Extend the blog post on Final Fantasy IV's villains and Dante's Inferno, starting right after its final sentence.

Passage to read:
########

Pages

Saturday, August 8, 2009

It’s a Secret to Everybody, Part Six: Final Fantasy IV and Dante’s Inferno

(This is a reposting of just one section of my rather extensive “It’s a Secret to Everybody” post on video game etymologies. Click the link to see the whole shebang. Links to other sections are at the bottom of this post.)

Photobucket

In the previous In the previous post in the “Secret to Everybody” series, I focused on Final Fantasy games in general. My big feat for this Final Fantasy-themed section, is the under-reported background behind some Final Fantasy IV villains who reference Dante’s Inferno in ways people might not have expected. In short, the situation is this: Even if someone knew Inferno well, the fact that any bit-parters had showed up in this particular video game would be hard to spot, mostly as a result of the translation process. Like any good Final Fantasy game, the four classical elements — earth, water, air and fire — come into play in a few ways, including in the form of four major bad guys known as the Elemental Fiends. In the original English translation, these four are introduced as Milon (dirty dude), Kainazzo (wet and wild), Valvalis (bag of wind), and Rubicant (flames aplenty).

########

Information:

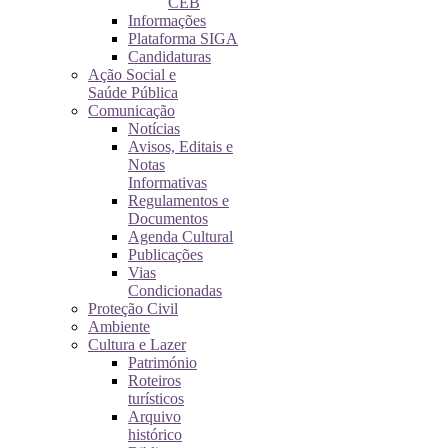
CEB
Informações
Plataforma SIGA
Candidaturas
Ação Social e
Saúde Pública
Comunicação
Notícias
Avisos, Editais e
Notas
Informativas
Regulamentos e
Documentos
Agenda Cultural
Publicações
Vias
Condicionadas
Proteção Civil
Ambiente
Cultura e Lazer
Património
Roteiros
turísticos
Arquivo
histórico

########

Output of the exercise:
final_fantasyIV_four_fiends
left to right: flamey, drippy, dusty, and naked

However, the first three of these probably don’t ring a bell with Divine Comedy scholars, mostly because the character names from which they come didn’t survive the transition from the original Italian into Japanese and then into shoddily translated English that was even further complicated by space restraints. (Japanese text uses fewer character spaces than does English, leaving translators to choose between truncating names or futzing with game’s programming to allow for longer names.) Unlikely though it might have initially seemed, all four names do, in fact, come from demons in Inferno. They appear in cantos XXI though XXIII as the members of the Malebranche (“evil claws”), the guardians of the Malebolge (“evil ditches”), the eighth circle of hell. Included alongside such forgotten demons as Grafficane the Doggish, Dragnignazzo the Fell Dragon and Farfarello the Scandal-monger are Scarmiglione the Baneful (Milon plus some extra letters), Caynazzo (sic, more properly rendered as Cagnazzo, close enough to Kainazzo), Barbariccia the Malicious (a radically different transliteration of Valvalis) and Rubicante the Red With Rage (a recognizable version of Rubicant). Later revamps of the game featured the longer Italian names, and Final Fantasy IV DS featured an optional superboss called Geryon, who also takes his name from a member of the Mallebranche.

There’s one more Inferno boogeyman whose name appears in Final Fantasy IV: Calcabrina the Grace-Scorner. This name remains mostly intact in the game’s original English version as Calbrena, the name of a bizarre evil doll boss. And when I say “bizarre evil doll boss,” I actually mean to say that it’s a group of dancing puppets that assemble Transformers-style into one hulking instrument of pain. Weirdness aside, Calcabrina (whose name has also been represented as Calcobrena) is a minor character in Final Fantasy IV. That didn’t prevent the game’s sequel, Final Fantasy IV: The After Years from featuring controllable boy and girl robot characters named, Calca and Brina.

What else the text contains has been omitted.